Many new business owners mistakenly believe having a single bank account for personal and business transactions simplifies the process and saves time. There are several reasons why creating a business bank account for your firm may help secure its success.
To begin with, it streamlines federal and state tax filing. A frequent misunderstanding among small business owners who use their personal accounts for both personal and business finances is that they are going to be able to distinguish between personal and business transactions when paying their state and federal income taxes. Federal tax returns are sometimes filed months after these transactions occur, making it harder to differentiate business expenses from personal ones. It is far easier to create a separate business bank account than it is to maintain a complete log of all financial transactions.
If you fail to keep your personal and business finances separate, you face the danger of your personal information and bank account funds being used against you in court. When you use your personal bank account to conduct business transactions for your LLC, you effectively nullify the personal liability protection afforded by an LLC by blurring the boundary between personal and business assets.
To recap, establishing a bank account for your LLC may simplify tax preparation while also safeguarding your assets and personal information.
To create a bank account in North Carolina for your LLC, you'll need a “bank kit.” A bank kit is a collection of documentation that should contain, but is not limited to, the Articles of Organization, Operating Agreement, and EIN for your North Carolina LLC. Numerous LLC formation providers give bank kits as part of their offerings, eliminating the need for you to obtain this information independently.
In Summary
Congratulations on having the guts to take charge of your new business by forming a North Carolina LLC!
Without using an LLC formation service (which can cost as little as $0 plus filing fee), you must follow these five steps to create a North Carolina LLC on your own.
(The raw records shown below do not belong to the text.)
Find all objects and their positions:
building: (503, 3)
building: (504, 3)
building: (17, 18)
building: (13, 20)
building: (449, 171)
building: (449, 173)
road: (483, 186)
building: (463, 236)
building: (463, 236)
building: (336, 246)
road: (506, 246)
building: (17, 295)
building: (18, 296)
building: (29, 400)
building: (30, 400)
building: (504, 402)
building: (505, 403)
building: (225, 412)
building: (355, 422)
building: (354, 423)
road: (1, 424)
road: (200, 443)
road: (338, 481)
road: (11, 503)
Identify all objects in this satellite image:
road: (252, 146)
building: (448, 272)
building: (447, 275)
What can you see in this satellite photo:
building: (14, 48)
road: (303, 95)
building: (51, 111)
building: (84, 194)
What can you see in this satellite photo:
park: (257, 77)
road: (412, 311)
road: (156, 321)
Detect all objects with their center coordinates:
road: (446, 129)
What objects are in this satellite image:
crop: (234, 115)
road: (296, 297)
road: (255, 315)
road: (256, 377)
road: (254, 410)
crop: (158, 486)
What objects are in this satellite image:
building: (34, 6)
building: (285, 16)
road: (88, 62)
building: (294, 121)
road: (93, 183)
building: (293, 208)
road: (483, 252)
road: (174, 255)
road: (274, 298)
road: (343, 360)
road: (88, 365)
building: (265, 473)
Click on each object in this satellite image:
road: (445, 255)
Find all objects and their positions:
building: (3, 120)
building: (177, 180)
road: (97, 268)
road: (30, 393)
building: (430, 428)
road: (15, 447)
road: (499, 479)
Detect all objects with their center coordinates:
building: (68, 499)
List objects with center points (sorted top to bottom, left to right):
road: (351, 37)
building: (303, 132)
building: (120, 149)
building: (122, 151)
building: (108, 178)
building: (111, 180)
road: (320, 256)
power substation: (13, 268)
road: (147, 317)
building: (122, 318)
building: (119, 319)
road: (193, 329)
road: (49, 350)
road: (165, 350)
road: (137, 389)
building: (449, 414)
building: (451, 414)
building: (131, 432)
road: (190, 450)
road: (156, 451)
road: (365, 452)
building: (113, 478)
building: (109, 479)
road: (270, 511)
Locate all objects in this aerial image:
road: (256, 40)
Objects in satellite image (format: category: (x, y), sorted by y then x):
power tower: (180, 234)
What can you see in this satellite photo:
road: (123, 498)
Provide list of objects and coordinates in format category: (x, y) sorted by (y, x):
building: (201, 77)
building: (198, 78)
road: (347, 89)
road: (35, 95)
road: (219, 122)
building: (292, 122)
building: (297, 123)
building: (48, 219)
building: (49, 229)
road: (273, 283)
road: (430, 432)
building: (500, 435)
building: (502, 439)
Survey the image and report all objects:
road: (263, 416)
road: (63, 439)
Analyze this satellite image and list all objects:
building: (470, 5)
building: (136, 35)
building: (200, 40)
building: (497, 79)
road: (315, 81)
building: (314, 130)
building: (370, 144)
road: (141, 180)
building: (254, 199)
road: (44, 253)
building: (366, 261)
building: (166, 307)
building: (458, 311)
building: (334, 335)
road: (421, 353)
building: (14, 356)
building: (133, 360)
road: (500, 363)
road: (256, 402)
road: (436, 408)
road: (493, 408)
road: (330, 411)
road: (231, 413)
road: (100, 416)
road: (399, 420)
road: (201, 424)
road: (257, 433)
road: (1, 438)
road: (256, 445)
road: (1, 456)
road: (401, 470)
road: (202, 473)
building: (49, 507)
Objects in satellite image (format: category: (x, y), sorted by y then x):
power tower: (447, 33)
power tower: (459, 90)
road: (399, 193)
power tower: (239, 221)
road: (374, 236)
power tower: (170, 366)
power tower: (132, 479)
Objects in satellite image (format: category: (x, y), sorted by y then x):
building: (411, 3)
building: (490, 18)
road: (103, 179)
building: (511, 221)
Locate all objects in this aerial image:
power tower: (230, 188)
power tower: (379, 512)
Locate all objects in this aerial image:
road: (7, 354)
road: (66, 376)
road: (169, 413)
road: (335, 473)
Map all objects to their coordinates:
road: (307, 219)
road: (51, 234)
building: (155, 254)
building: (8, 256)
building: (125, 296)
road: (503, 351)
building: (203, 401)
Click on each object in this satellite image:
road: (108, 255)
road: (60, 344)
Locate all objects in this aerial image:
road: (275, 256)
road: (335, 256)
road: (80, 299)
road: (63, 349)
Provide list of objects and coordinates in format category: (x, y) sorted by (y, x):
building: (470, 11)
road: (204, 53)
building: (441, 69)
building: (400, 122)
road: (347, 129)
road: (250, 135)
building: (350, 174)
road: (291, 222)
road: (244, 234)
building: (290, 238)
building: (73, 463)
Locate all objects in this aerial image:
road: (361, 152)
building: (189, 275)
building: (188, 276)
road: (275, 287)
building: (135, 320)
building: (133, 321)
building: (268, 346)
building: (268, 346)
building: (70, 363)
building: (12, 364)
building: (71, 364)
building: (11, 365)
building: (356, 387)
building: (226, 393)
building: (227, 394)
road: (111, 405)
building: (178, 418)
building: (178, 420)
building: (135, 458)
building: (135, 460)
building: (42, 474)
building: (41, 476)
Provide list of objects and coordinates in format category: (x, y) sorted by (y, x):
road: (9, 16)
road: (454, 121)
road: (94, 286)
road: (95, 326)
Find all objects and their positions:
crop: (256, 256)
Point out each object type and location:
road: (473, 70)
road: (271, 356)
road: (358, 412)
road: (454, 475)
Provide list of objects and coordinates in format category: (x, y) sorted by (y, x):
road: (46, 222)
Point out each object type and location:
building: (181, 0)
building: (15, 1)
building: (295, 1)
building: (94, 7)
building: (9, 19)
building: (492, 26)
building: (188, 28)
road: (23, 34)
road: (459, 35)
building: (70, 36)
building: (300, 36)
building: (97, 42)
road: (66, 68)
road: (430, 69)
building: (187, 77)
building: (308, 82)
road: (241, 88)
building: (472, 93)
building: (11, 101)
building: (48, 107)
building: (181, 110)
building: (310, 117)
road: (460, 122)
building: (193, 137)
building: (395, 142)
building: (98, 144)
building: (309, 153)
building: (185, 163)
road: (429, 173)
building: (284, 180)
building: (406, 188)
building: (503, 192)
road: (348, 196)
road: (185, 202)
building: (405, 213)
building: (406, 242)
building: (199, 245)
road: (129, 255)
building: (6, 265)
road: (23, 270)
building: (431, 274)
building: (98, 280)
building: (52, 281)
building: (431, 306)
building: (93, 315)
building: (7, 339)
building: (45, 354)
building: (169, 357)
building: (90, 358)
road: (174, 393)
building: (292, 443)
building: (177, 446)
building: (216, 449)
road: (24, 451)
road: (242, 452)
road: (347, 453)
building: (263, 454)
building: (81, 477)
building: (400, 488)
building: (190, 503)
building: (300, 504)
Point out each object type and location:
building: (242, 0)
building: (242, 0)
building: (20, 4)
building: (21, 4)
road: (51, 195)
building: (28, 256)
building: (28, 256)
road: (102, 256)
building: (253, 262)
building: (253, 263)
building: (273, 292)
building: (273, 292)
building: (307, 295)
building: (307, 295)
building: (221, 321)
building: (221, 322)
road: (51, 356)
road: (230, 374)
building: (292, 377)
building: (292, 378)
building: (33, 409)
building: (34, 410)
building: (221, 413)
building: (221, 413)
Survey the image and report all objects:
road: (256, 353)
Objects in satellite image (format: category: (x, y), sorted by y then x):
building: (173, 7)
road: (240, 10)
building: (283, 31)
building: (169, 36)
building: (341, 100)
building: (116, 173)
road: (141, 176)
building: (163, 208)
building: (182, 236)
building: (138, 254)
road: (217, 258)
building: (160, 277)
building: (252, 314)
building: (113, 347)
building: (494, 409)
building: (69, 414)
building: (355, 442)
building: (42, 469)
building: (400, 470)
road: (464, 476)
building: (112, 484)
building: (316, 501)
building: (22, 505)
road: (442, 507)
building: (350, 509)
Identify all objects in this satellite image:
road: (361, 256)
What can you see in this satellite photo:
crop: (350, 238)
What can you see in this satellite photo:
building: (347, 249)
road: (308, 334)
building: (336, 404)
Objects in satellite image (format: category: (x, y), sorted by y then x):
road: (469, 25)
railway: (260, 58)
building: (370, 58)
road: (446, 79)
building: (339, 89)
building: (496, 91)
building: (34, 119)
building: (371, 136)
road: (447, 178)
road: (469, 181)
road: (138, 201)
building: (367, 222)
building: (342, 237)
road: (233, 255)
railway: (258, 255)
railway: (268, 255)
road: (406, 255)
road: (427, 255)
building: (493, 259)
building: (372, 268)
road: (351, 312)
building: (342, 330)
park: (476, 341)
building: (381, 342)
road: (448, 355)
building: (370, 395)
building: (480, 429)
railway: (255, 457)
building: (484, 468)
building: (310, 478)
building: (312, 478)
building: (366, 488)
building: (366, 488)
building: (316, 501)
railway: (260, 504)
Here are the five steps to forming your North Carolina LLC:
- Obtain the Articles of Organization form
- Name your LLC
- Choose your Registered Agent
- Choose your LLC address
- Sign and file your Articles of Organization
It may be difficult to get through the red tape and legalese when you form an LLC, and it can take a lot of time if you choose to do it on your own. However, nothing beats the sense of accomplishment you feel when you complete a monumental task on your own. Achieving this initial step is the beginning of many more milestones you’ll complete along your journey to develop your business enterprise.
So, once again, congratulations on forming your North Carolina LLC today and best wishes on your adventure!